◆ Exercise details ◆
Lay out as a numbered list the lines of the records below, from the line holding "Miljøfyrtårn" through the line holding "Spritzgeräte zum", both ends included. Omit blank lines and leave the pictures out.

───── Listed records

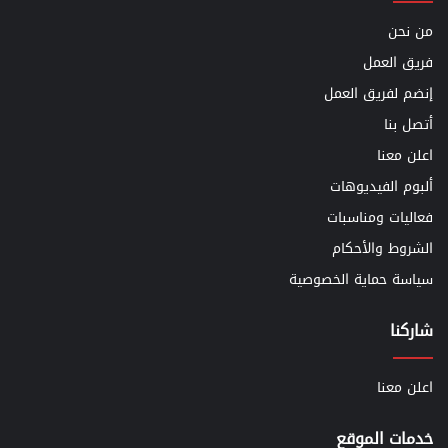
من نحن
فريق العمل
إنضم لفريق العمل
أتصل بنا
اعلن معنا
ألبوم الفيديوهات
فعاليات ومناسبات
الشروط والأحكام
سياسة حماية الخصوصية
شاركنا
اعلن معنا
خدمات الموقع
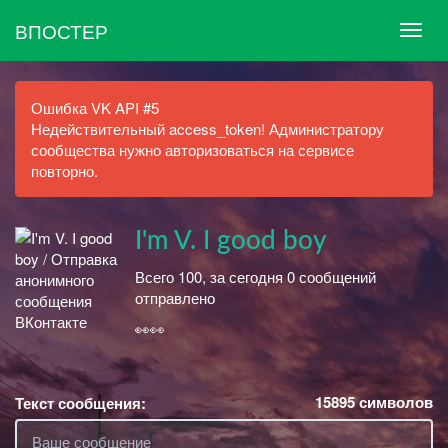
ВПОСТЕР
Ошибка VK API #5
Недействительный access_token! Администратору
сообщества нужно авторизоваться на сервисе
повторно.
I'm V. I good boy
Всего 100, за сегодня 0 сообщений
отправлено
👀👀
15895
символов
Текст сообщения:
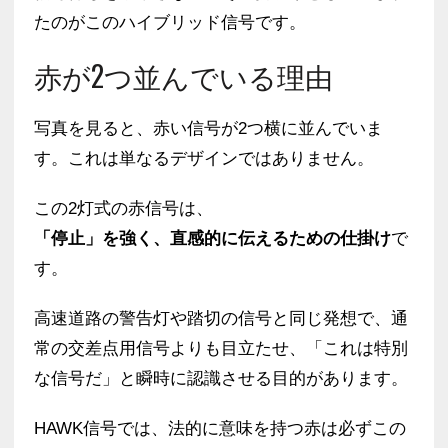
たのがこのハイブリッド信号です。
赤が2つ並んでいる理由
写真を見ると、赤い信号が2つ横に並んでいま
す。これは単なるデザインではありません。
この2灯式の赤信号は、
「停止」を強く、直感的に伝えるための仕掛け
で
す。
高速道路の警告灯や踏切の信号と同じ発想で、通
常の交差点用信号よりも目立たせ、「これは特別
な信号だ」と瞬時に認識させる目的があります。
HAWK信号では、法的に意味を持つ赤は必ずこの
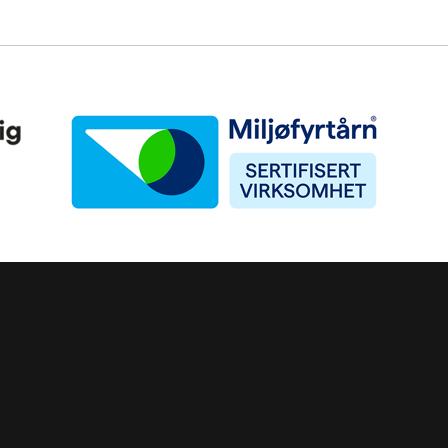
Miljøfyrtårn
ke)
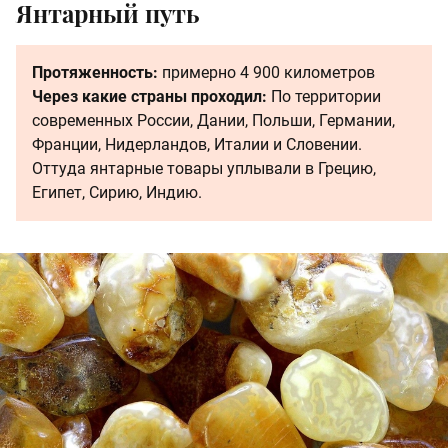
Янтарный путь
Протяженность:
примерно 4 900 километров
Через какие страны проходил:
По территории
современных России, Дании, Польши, Германии,
Франции, Нидерландов, Италии и Словении.
Оттуда янтарные товары уплывали в Грецию,
Египет, Сирию, Индию.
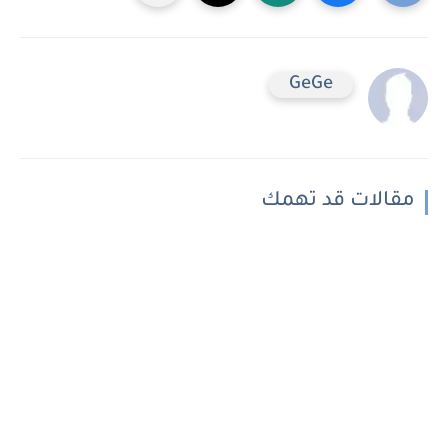
GeGe
مقالات قد تهمك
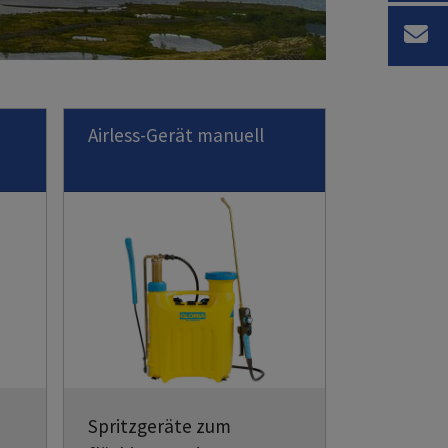
Airless-Gerät manuell
Spritzgeräte zum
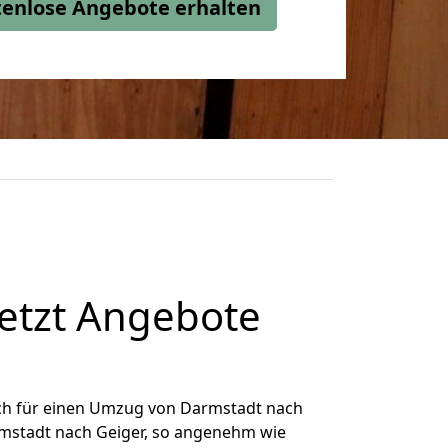
stenlose Angebote erhalten
etzt Angebote
ch für einen Umzug von Darmstadt nach
armstadt nach Geiger, so angenehm wie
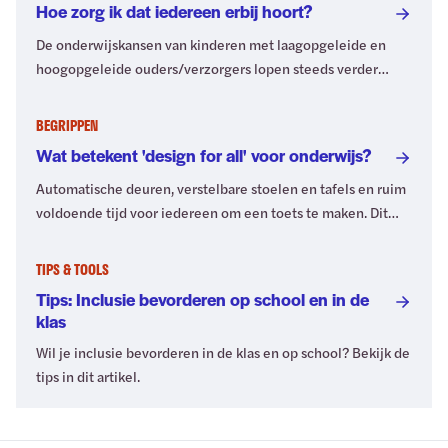
Hoe zorg ik dat iedereen erbij hoort?
De onderwijskansen van kinderen met laagopgeleide en
hoogopgeleide ouders/verzorgers lopen steeds verder
uiteen. Dit is slechts één voorbeeld van de
kansenongelijkheid in het onderwijs. Wil je weten hoe je
BEGRIPPEN
werkt aan gelijke kansen? Lees het artikel.
Wat betekent 'design for all' voor onderwijs?
Automatische deuren, verstelbare stoelen en tafels en ruim
voldoende tijd voor iedereen om een toets te maken. Dit
zijn voorbeelden van ‘design for all’: proactief ontwerpen
van producten en omgevingen, waardoor ze voor iedereen
TIPS & TOOLS
toegankelijk en bruikbaar zijn. Lees meer hierover in dit
Tips: Inclusie bevorderen op school en in de
artikel.
klas
Wil je inclusie bevorderen in de klas en op school? Bekijk de
tips in dit artikel.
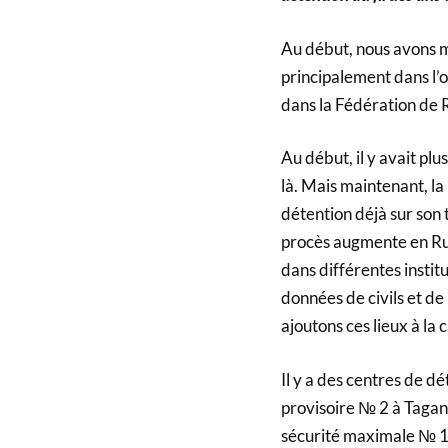
Au début, nous avons mi
principalement dans l’o
dans la Fédération de R
Au début, il y avait plu
là. Mais maintenant, la
détention déjà sur son 
procès augmente en Rus
dans différentes instit
données de civils et de 
ajoutons ces lieux à la 
Il y a des centres de d
provisoire № 2 à Taganr
sécurité maximale № 1 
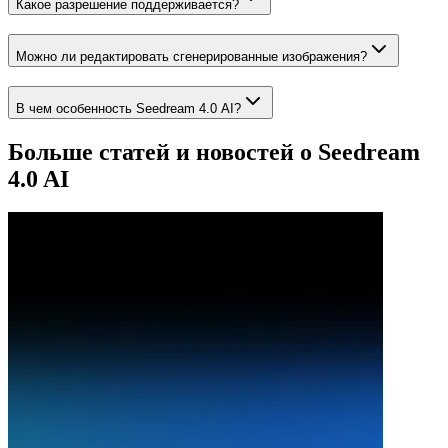
Какое разрешение поддерживается?
Можно ли редактировать сгенерированные изображения?
В чем особенность Seedream 4.0 AI?
Больше статей и новостей о Seedream
4.0 AI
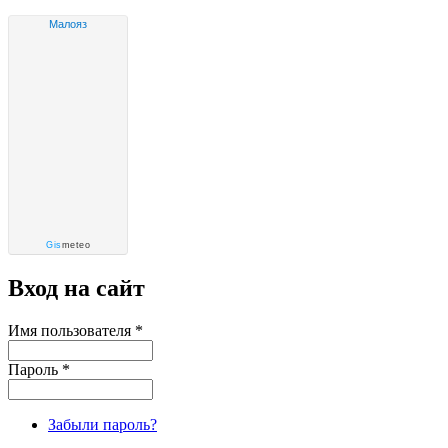
Малояз
Gis
meteo
Вход на сайт
Имя пользователя
*
Пароль
*
Забыли пароль?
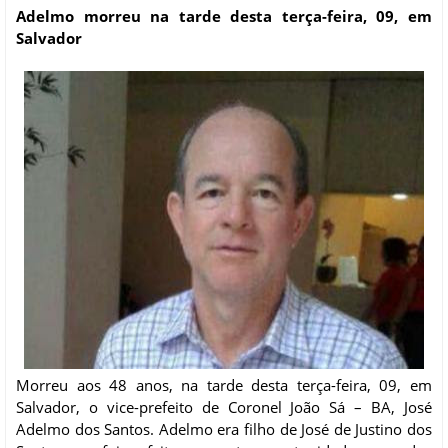
Adelmo morreu na tarde desta terça-feira, 09, em
Salvador
Morreu aos 48 anos, na tarde desta terça-feira, 09, em
Salvador, o vice-prefeito de Coronel João Sá – BA, José
Adelmo dos Santos. Adelmo era filho de José de Justino dos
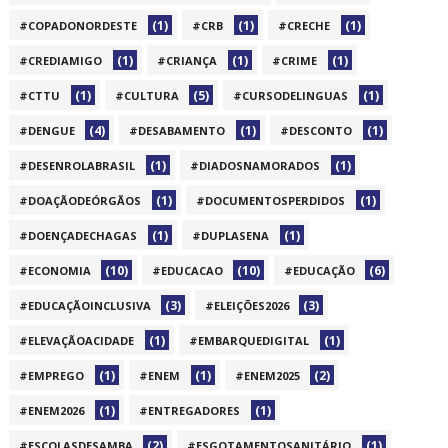
(1)
(1)
(1)
#COPADONORDESTE
#CRB
#CRECHE
(1)
(1)
(1)
#CREDIAMIGO
#CRIANÇA
#CRIME
(1)
(5)
(1)
#CTTU
#CULTURA
#CURSODELINGUAS
(4)
(1)
(1)
#DENGUE
#DESABAMENTO
#DESCONTO
(1)
(1)
#DESENROLABRASIL
#DIADOSNAMORADOS
(1)
(1)
#DOAÇÃODEÓRGÃOS
#DOCUMENTOSPERDIDOS
(1)
(1)
#DOENÇADECHAGAS
#DUPLASENA
(10)
(10)
(6)
#ECONOMIA
#EDUCACAO
#EDUCAÇÃO
(3)
(3)
#EDUCAÇÃOINCLUSIVA
#ELEIÇÕES2026
(1)
(1)
#ELEVAÇÃOACIDADE
#EMBARQUEDIGITAL
(1)
(1)
(2)
#EMPREGO
#ENEM
#ENEM2025
(1)
(1)
#ENEM2026
#ENTREGADORES
(2)
(1)
#ESCOLASDESAMBA
#ESGOTAMENTOSANITÁRIO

──────────

◆ Response area ◆
1. Miljøfyrtårn
2. ke)
3. Янтарный путь
4. Протяженность:
5. примерно 4 900 километров
6. Через какие страны проходил:
7. По территории
8. современных России, Дании, Польши, Германии,
9. Франции, Нидерландов, Италии и Словении.
10. Оттуда янтарные товары уплывали в Грецию,
11. Египет, Сирию, Индию.
12. GeGe
13. مقالات قد تهمك
14. Airless-Gerät manuell
15. Spritzgeräte zum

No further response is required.